§ THE DATA
━━━━━━━━
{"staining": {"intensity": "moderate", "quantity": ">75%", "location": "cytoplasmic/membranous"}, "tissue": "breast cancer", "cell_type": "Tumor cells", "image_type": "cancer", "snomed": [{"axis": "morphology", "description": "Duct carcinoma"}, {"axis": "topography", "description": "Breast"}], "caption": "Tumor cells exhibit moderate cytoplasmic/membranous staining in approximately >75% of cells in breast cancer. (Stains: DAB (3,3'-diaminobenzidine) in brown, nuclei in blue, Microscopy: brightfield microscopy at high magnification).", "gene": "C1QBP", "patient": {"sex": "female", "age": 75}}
━━━━━━━━
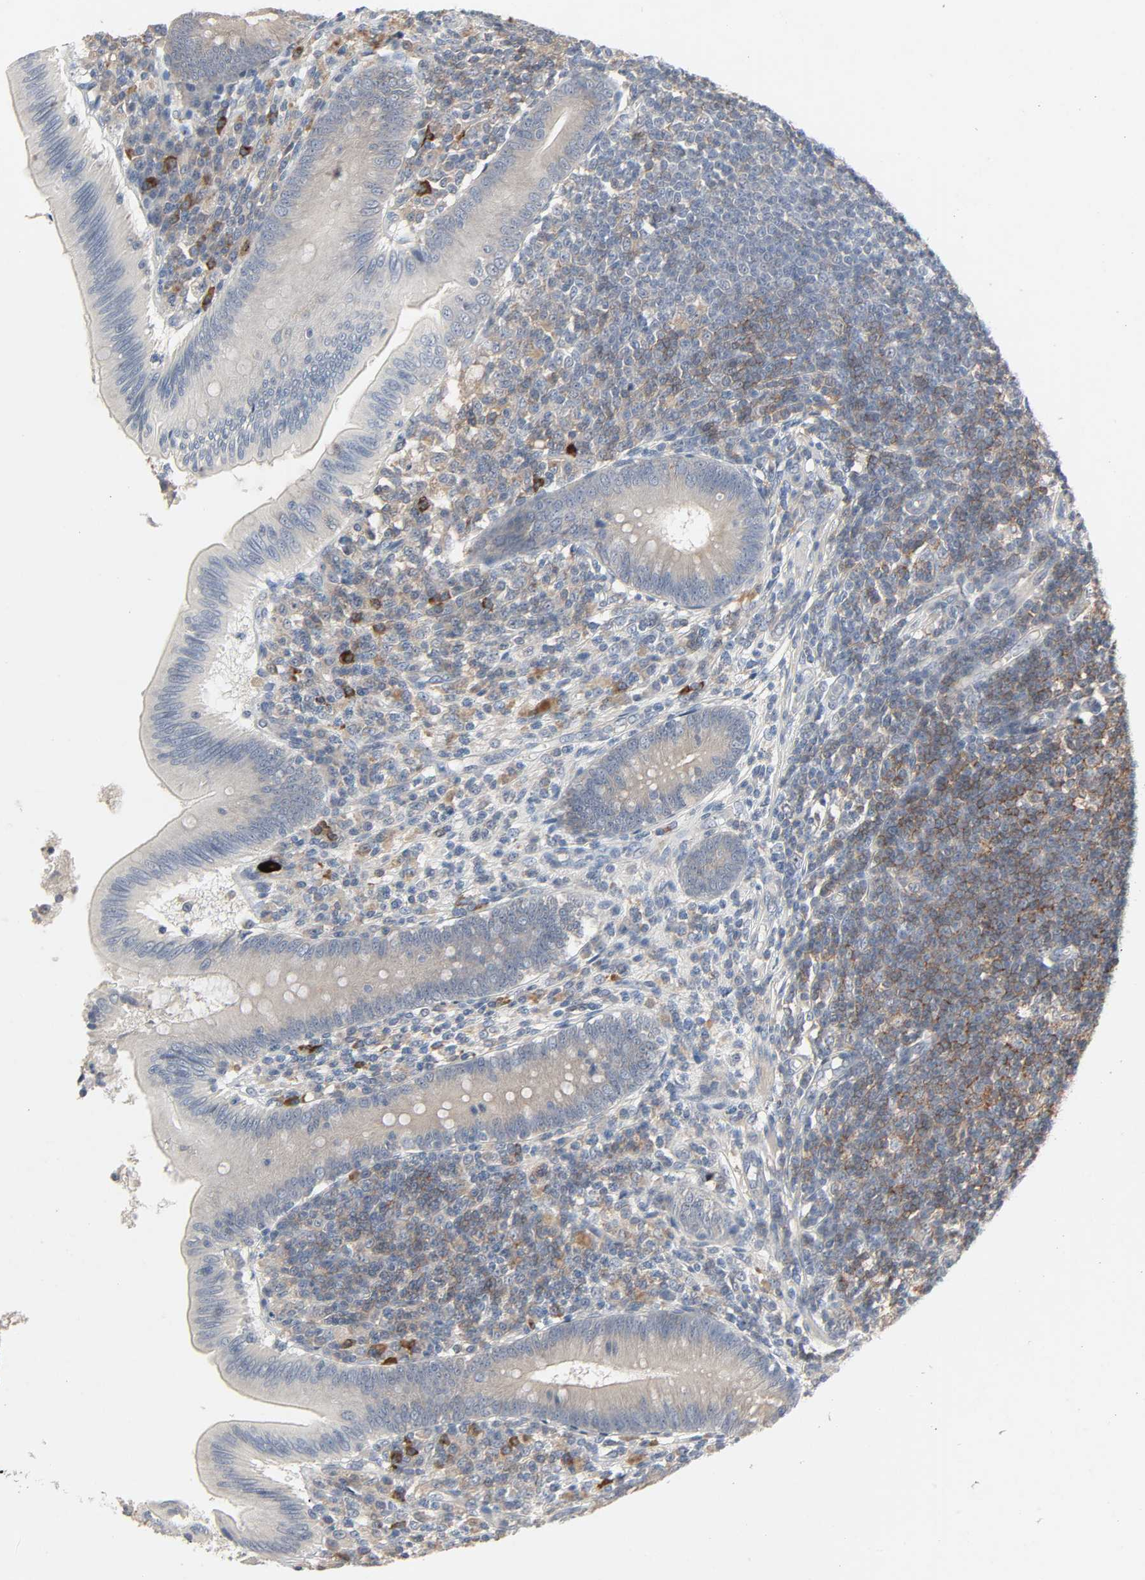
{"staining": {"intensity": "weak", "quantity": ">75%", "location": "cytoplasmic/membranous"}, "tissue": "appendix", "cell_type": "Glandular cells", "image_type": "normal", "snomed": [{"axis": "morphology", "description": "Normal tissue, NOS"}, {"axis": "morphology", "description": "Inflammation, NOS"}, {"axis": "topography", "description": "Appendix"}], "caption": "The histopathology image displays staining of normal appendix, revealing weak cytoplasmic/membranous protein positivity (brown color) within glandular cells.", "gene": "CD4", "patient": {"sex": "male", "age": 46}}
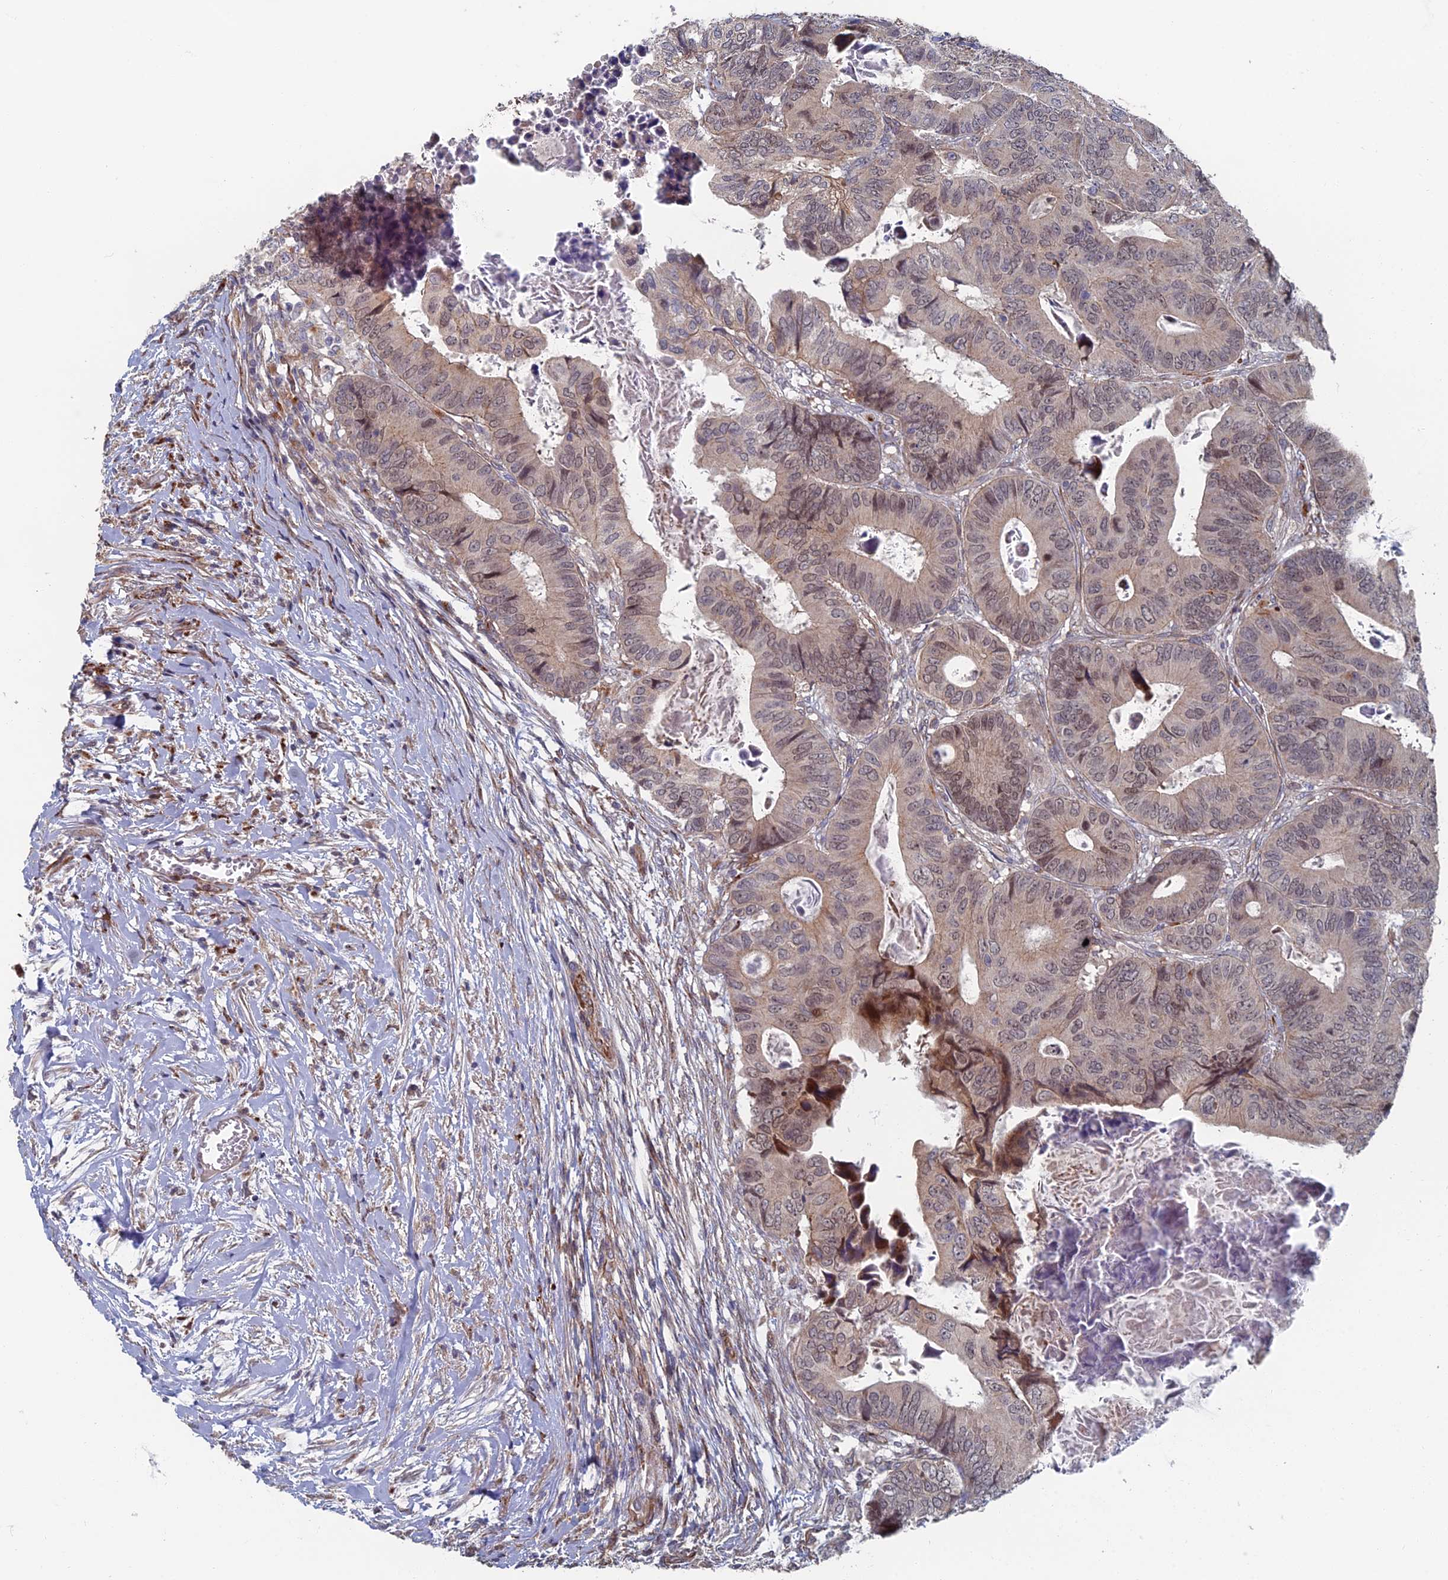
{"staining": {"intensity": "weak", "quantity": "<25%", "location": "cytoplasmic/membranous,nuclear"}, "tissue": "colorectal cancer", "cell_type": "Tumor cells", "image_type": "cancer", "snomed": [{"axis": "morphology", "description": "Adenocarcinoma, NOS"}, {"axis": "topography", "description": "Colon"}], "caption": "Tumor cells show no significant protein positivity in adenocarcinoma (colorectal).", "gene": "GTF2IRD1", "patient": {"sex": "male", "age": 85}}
━━━━━━━━
§ HOW TO COMPLETE THIS TASK
Lines in the listing above that contain the word "brown" must be copied; leave out the rest.

§ ANSWER SECTION
{"staining": {"intensity": "moderate", "quantity": ">75%", "location": "cytoplasmic/membranous"}, "tissue": "breast cancer", "cell_type": "Tumor cells", "image_type": "cancer", "snomed": [{"axis": "morphology", "description": "Duct carcinoma"}, {"axis": "topography", "description": "Breast"}], "caption": "Tumor cells exhibit moderate cytoplasmic/membranous staining in approximately >75% of cells in breast cancer. (Stains: DAB (3,3'-diaminobenzidine) in brown, nuclei in blue, Microscopy: brightfield microscopy at high magnification).", "gene": "C1QBP", "patient": {"sex": "female", "age": 75}}
{"staining": {"intensity": "weak", "quantity": ">75%", "location": "cytoplasmic/membranous"}, "tissue": "appendix", "cell_type": "Glandular cells", "image_type": "normal", "snomed": [{"axis": "morphology", "description": "Normal tissue, NOS"}, {"axis": "morphology", "description": "Inflammation, NOS"}, {"axis": "topography", "description": "Appendix"}], "caption": "The histopathology image displays staining of normal appendix, revealing weak cytoplasmic/membranous protein positivity (brown color) within glandular cells.", "gene": "CD4", "patient": {"sex": "male", "age": 46}}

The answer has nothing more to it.